= Nigel Knowles =

English law co-chairman

Sir Nigel Knowles is the former global co-chairman of the law firm DLA Piper and since 2017 newly appointed Chairman of DWF LLP. He is also Chairman of OneDome, a fast growing fintech business based in the UK.

He was also appointed as the Chairman of recruitment firm Brewster Partners before resigning on 25 November 2021 following allegations of furlough fraud made by whistle blowers and reported by The Times newspaper and the BBC.
== Life ==
He was educated at the University of Sheffield, where he studied law, and joined Broomhead & Neals as an articled clerk in 1978.

In 1996 he was appointed as managing partner of what was then Dibb Lupton Broomhead. In 2005 he became joint chief executive officer of DLA Piper following a three-way merger between DLA and U.S. law firms Piper Rudnick and Gray Cary Ware & Freidenrich LLP. He was knighted in March 2009.

In 2016 he was picked to serve as High Sheriff of Greater London for one year, and joined the advisory board for the legal communication platform, The Link App.

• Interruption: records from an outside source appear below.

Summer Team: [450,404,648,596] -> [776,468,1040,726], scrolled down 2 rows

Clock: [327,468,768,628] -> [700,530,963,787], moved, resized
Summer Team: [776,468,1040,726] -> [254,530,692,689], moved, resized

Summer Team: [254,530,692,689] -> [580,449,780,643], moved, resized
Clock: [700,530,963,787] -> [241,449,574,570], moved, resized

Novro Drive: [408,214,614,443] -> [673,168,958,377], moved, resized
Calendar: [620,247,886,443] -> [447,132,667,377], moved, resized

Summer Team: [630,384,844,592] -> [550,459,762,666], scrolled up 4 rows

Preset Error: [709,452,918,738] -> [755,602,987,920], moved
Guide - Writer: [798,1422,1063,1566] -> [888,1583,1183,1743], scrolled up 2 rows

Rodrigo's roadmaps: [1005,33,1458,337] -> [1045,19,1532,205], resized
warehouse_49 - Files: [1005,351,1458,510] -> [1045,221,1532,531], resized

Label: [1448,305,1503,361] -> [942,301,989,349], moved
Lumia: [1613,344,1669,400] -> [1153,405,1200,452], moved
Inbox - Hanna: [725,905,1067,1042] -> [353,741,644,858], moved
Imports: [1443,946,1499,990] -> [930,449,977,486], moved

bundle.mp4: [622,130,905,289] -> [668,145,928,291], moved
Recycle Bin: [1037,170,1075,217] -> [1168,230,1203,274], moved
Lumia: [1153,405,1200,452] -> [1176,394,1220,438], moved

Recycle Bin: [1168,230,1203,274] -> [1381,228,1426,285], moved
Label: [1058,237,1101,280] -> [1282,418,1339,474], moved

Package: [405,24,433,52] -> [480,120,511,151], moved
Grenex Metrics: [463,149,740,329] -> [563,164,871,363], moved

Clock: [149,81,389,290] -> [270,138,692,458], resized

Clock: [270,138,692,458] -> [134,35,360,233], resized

Sir Nigel is also the current Chairman of the Sheffield City Region Local Enterprise Partnership, a role that works with the private and public sector within the Sheffield City Region to drive economic growth across the nine local council areas that comprise the Sheffield City Region. Sir Nigel is also the current Chairman of [BioSURE]a company which manufactures COVID-19 lateral flow tests. He works closely with the BioSure team to set the strategy and direction, and advises on how best to scale up the business internationally quickly and effectively.